Monday, May 28, 2012

The United States of America, Chapter Seven: Palm Springs, California, Part One

Back in 1975, Palm Springs wasn't all that large an oasis in the desert.

Mostly it was golf courses for celebrities, the rich, and the PGA tours.

Mostly, it was walled-in estates on curving roads in the foothills, so secretive that you could see nothing but stucco and red bougainvillea vines and massive, expensive palm trees.

There were small motels and small streets, a small mall, and spas for Hollywood over-weights to come for a week or a month to lose the fat and feel like a pampered queen while doing it.

Sambos Restaurant made the best eggs and coffee in town, so I went there a lot.

The first time I laid eyes on grits was at Sambos in the early morning just after dawn.
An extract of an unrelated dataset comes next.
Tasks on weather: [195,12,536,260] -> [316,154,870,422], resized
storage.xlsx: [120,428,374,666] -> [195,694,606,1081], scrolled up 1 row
A pile of white, with a dollop of melting sweet butter on the top of it, sat beside two eggs fried so gently that they melted in my mouth.

I didn't know what to do with the grits. They were bland-looking and definitely unappealing.

But the other patrons, I noticed, were eating theirs easily, as if they knew grits were a normal food in Palm Springs, maybe even good for you.

By the time my stay in Palm Springs was over, I ate the Sambos grits with great enthusiasm, even letting the gooey yolk of the eggs run all over the pile of white before I scooped it up on my fork.

I saw an interview later with a sitcom actress who went to a spa in Palm Springs to lose a few pounds, and she said she snuck out at night to head to Sambos to gorge herself on their tender fried eggs and grits. And I thought, yeah, I know what that's all about.